Vobkent (Vobkent / Вобкент; Вобкент; Вабкент) is a city in the Bukhara Region of Uzbekistan and the capital of Vobkent District. It is famous for a minaret constructed in 1196–1198, under the reign of Ala ad-Din Tekish.

Vobkent is situated ca. 28 km from the city of Bukhara. Its population is 17,800 (2016). It has textile industry and poultry.

== History ==
It is believed that Vobkent was founded before the Arab campaigns in Central Asia. It was mentioned by Bukhara historian Abu Bakr Muhammad ibn Jafar Narshakhi in the 10th century. In the documents of XIV century Vobkent is mentioned as Vabkana. Since the XVI century, Vobkent became known under two names - Vabkana and Kamat. In the book of the XVII century historian Mahmud ibn Vali "Bahr ul-Asror" (1634-1641) the name of Vobkent county is Kamat. There is also information about Vorakent in Mirzo Badeh's book "Majmaʼ al-arqom" ("Сборник чисел" ("Collection of Numbers"); 18th century). According to the basic documents of the second half of the 19th century, there were many artisans in the village of Narchoq (Narshah) in the Kamat district (now Vobkent District). There are ancient historical monuments in Vobkent, such as madrasas, public baths, cathedral mosques, Old Vabkand, Vabkand fortress, which have not survived to this day. In Vobkent there is a minaret built in 1196–1198. In the era of Timurids and Shaybanids a mint functioned here.

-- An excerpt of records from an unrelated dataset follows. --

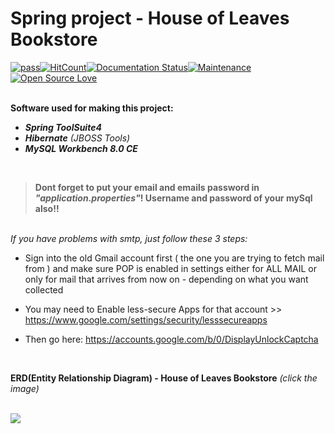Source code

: # Spring project - House of Leaves Bookstore

[![pass](https://travis-ci.org/patrykkrawczyk/TDDAndDesignPatternsExample.svg?branch=master)](https://github.com/ZoranKJava/Project_1_StudentAdministration/blob/master/README.md#demo)[![HitCount](http://hits.dwyl.io/{ZoranKJava}/{Spring}.svg)](http://hits.dwyl.io/{username}/{ZoranKJava})[![Documentation Status](https://readthedocs.org/projects/ansicolortags/badge/?version=latest)](https://github.com/ZoranKJava/Project_1_StudentAdministration/tree/master/StudentAdministration)[![Maintenance](https://img.shields.io/badge/Maintained%3F-yes-green.svg)](https://github.com/ZoranKJava/Project_1_StudentAdministration/graphs/commit-activity)[![Open Source Love](https://badges.frapsoft.com/os/v3/open-source.png?v=103)](https://www.eclipse.org/photon/)
<br>
<br>

<b>Software used for making this project:</b>
* <i><b>Spring ToolSuite4</b></i>
* <i><b>Hibernate</b></i><i> (JBOSS Tools)</i>
* <i><b>MySQL Workbench 8.0 CE</b></i>

<br>

><b>Dont forget to put your email and emails password in <i>"application.properties"</i>! Username and password of your mySql also!!</b>

<br>
<i>If you have problems with smtp, just follow these 3 steps:</i>

* Sign into the old Gmail account first ( the one you are trying to fetch mail from ) and make sure POP is enabled in settings either for ALL MAIL or only for mail that arrives from now on - depending on what you want collected

* You may need to Enable less-secure Apps for that account >> https://www.google.com/settings/security/lesssecureapps

* Then go here: https://accounts.google.com/b/0/DisplayUnlockCaptcha

<br>

<b>ERD(Entity Relationship Diagram) - House of Leaves Bookstore</b><i> (click the image)</i>

<br>
<a href="https://github.com/ZoranKJava/Project-2-Bookstore/blob/master/ERD%20-%20House%20of%20Leaves%20Bookstore.xml"><img href="*" src="https://github.com/ZoranKJava/gifs/blob/master/ERD.jpg"></a>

The prosperity of the city began in the Kara-Khanid era.

== Location ==
Vobkent is located on the highway connecting Bukhara with Samarkand and Tashkent. In the center of Vobkent, a tributary of the Zeravshan River crosses the Vobkent River. The nearest railway station is 28 km from Bukhara. The population is about 16,000, with Uzbeks being the predominant ethnic group. Russians, Tajiks, Tatars, Azerbaijanis, and others also live here. The city has district organizations, a cotton factory, and a handicraft and art workshop. Among the important architectural monuments is the Vobkent Tower.